#### [ABOUT THIS EXERCISE]
Go through the entries and copy every line that has the string "wellness" in it.

○ ○ ○ ○ ○

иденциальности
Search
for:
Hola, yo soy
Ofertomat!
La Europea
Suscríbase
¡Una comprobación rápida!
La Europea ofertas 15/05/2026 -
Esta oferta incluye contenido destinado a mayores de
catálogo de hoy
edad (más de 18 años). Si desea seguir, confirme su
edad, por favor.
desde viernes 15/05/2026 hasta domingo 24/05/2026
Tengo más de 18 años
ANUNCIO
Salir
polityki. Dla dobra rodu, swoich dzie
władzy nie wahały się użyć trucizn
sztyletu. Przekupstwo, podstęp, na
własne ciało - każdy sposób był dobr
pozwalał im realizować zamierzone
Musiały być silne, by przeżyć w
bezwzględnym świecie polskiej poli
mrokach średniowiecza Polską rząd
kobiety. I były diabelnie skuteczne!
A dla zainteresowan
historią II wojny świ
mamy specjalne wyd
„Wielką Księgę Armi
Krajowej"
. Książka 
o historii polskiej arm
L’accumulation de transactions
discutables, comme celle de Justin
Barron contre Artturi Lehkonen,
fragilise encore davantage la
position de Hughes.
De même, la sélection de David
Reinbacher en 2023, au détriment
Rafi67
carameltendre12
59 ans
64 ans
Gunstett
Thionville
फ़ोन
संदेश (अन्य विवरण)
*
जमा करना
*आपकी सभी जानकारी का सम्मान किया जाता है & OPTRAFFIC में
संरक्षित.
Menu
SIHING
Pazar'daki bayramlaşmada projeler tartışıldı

○ ○ ○ ○ ○

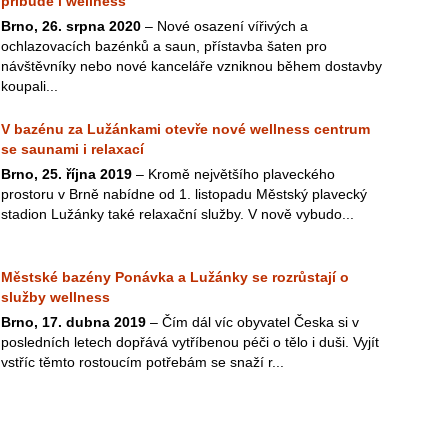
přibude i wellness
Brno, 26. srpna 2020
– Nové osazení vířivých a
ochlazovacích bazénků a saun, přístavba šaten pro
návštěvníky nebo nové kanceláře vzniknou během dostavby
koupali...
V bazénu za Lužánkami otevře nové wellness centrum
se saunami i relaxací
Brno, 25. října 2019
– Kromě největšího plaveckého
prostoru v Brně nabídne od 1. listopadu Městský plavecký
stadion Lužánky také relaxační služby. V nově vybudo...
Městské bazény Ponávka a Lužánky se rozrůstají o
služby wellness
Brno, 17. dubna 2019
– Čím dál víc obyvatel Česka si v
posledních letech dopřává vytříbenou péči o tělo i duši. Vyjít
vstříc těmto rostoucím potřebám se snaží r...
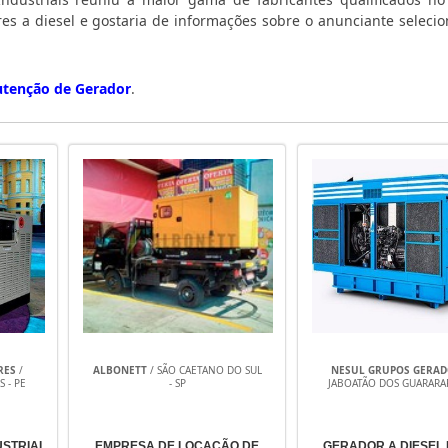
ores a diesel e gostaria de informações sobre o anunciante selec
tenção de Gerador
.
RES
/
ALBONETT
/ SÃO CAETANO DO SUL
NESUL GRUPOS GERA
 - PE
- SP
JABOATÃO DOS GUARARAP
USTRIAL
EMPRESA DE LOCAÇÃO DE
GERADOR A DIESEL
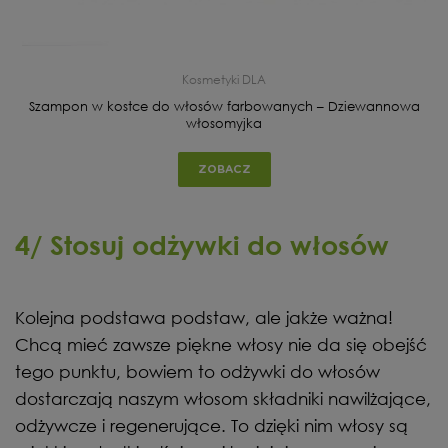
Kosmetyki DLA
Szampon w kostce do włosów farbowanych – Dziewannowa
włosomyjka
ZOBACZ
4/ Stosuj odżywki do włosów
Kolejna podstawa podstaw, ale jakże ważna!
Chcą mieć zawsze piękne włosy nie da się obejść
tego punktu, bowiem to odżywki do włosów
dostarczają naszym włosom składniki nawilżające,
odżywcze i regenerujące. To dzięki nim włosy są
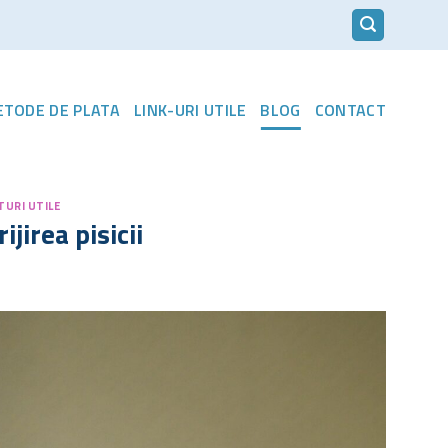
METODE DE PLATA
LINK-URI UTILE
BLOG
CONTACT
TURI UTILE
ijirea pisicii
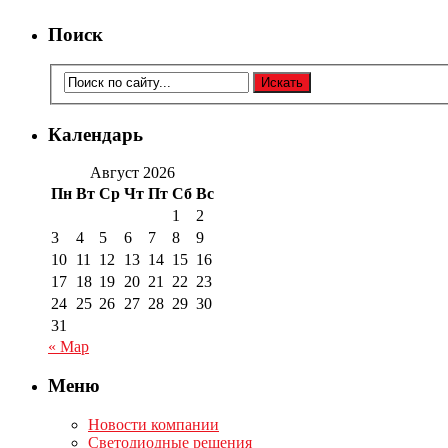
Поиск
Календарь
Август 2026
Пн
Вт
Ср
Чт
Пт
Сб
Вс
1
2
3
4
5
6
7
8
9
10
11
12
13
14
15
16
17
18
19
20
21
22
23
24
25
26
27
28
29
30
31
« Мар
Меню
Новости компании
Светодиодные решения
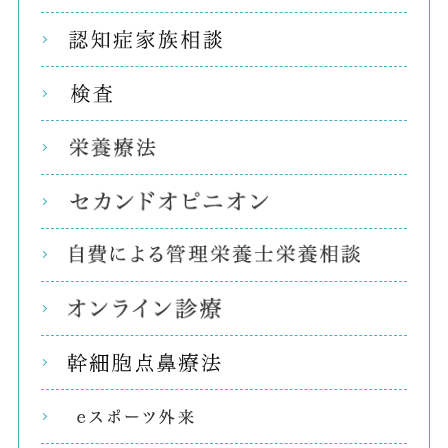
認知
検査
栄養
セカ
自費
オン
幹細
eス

○ ○ ○ ○ ○

#### [SOLUTION FOR THIS EXERCISE]
přibude i wellness
V bazénu za Lužánkami otevře nové wellness centrum
služby wellness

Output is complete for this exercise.